We had another good appointment a few days ago. L got to hear the heartbeat for the first time. I'd heard it the month before & he was sad to have missed it. These appointments solicit enthusiasm and hope. Maybe everything will be ok.
In the weeks between doctor visits I waiver. I sometimes find myself back in the position of disappointment, rejection, and confusion, disconnected from pregnancy and my relationship with L. Disconnected from my body. Disconnected from my life. Then I have to change my mind again - accept the pregnancy again - accept mothering again - accept being parents again. Choose it all again.

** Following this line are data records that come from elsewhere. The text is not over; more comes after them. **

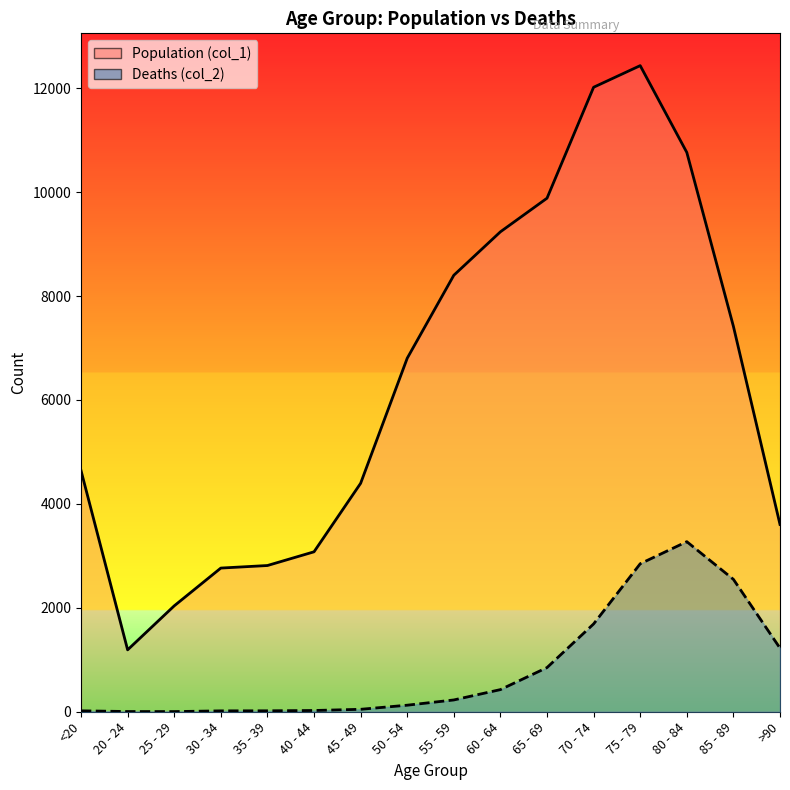

What is the difference between the Deaths (col_2) values at 45 - 49 and 65 - 69?

803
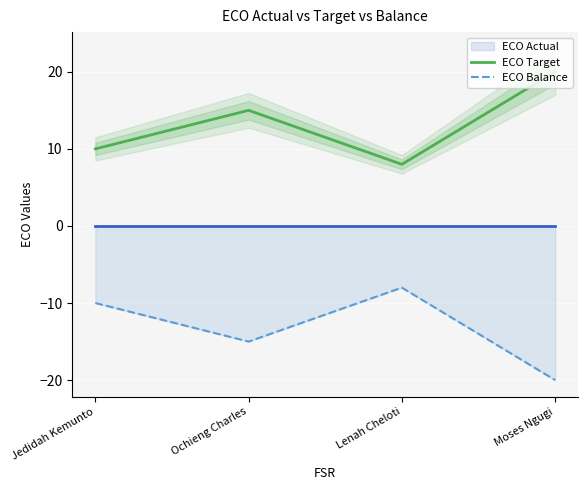

Reading left to right, extract all data points from this chart.

ECO Target: Jedidah Kemunto=10	Ochieng Charles=15	Lenah Cheloti=8	Moses Ngugi=20
ECO Balance: Jedidah Kemunto=-10	Ochieng Charles=-15	Lenah Cheloti=-8	Moses Ngugi=-20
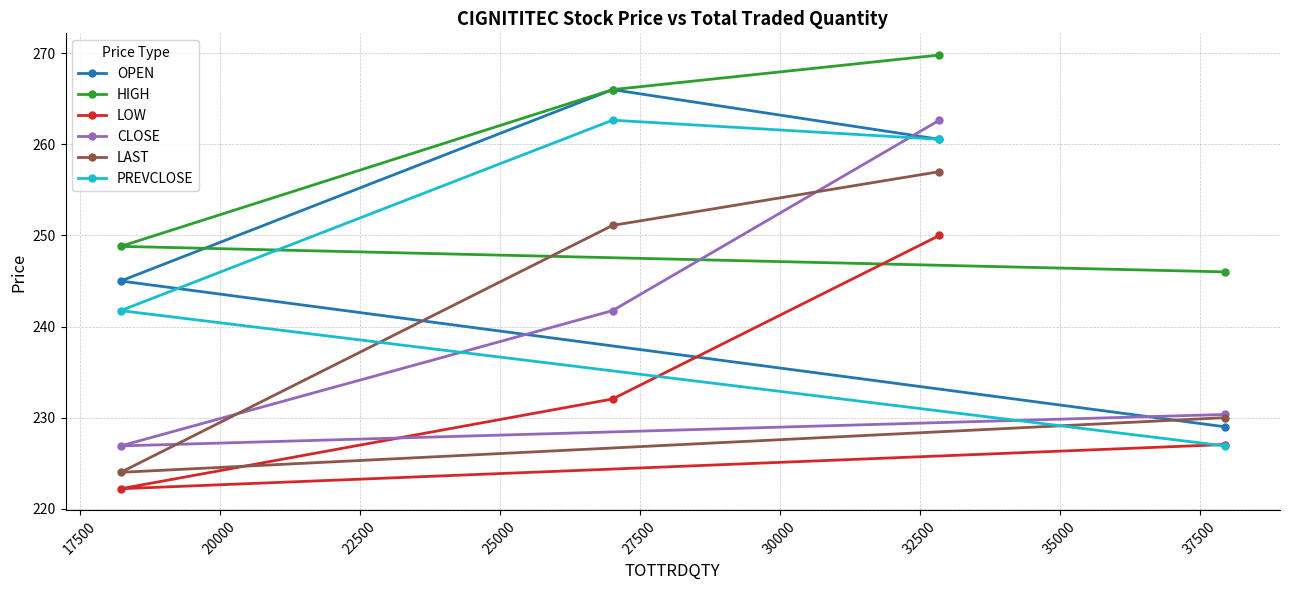

Rank the series by their maximum value, from highest to lowest.

HIGH, OPEN, CLOSE, PREVCLOSE, LAST, LOW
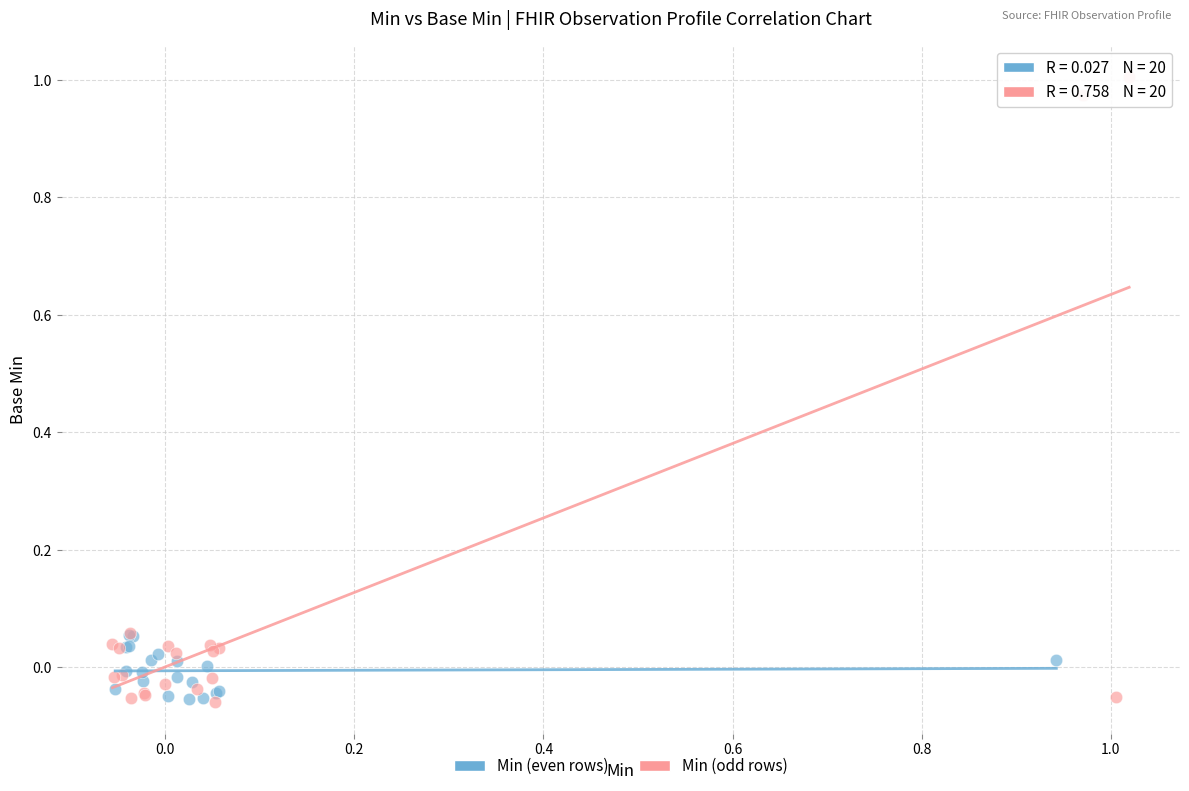

Which series reaches the maximum Y coordinate?

Min (odd rows)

I'm grateful that it was a choice. I get into my worst headspace when I (feel that I) am trapped. The pregnancy may have been a surprise but keeping it was a choice. Sometimes the choices are overwhelming but I'd still rather have them. What kind of health care provider, where to live, work or stay home, how to pay the bills, cloth or disposable, nursing or formula... Each one can be seen as a trap or as a choice. I somehow feel more capable, more able to do this, when I can see the choices and take them on in my own way/our own way.
And there's something in that choosing that calls me back into my body, my relationship with L, my life. I am invited to engage. The choices turn something thoroughly too big - the total changing of my life - into the little immediate decisions and homework of today.
It requires double vision. To be able to shift between the immediate decisions of now and the big picture that is desired for a whole life. To just live in the immediate needs is another kind of trap and can render a person wholly constructed of pragmatics, convenience, and common sense. Maybe this is a good thing sometimes, such as when subsistence is barelyin reach. Maybe what I imagine would be a common human right is actually a luxury - for a person to also be made of creativity, dreams, hobbies, friendship...
The former is one of my dreads of motherhood - that I'll be turned into a creature of immediate-need-meeting and perpetual pragmatism. The latter is my hope for motherhood - to still be me, to have something to share with a child, to be a sane me, to be a good model of an interested & engaged adult for a child.
My friend D is the second kind of mom. Her apartment gets cluttered and there is evidence of junk food, but her daughter is healthy, happy & enjoys D. D has just published her first book of poetry. That's the kind of mom I want to be.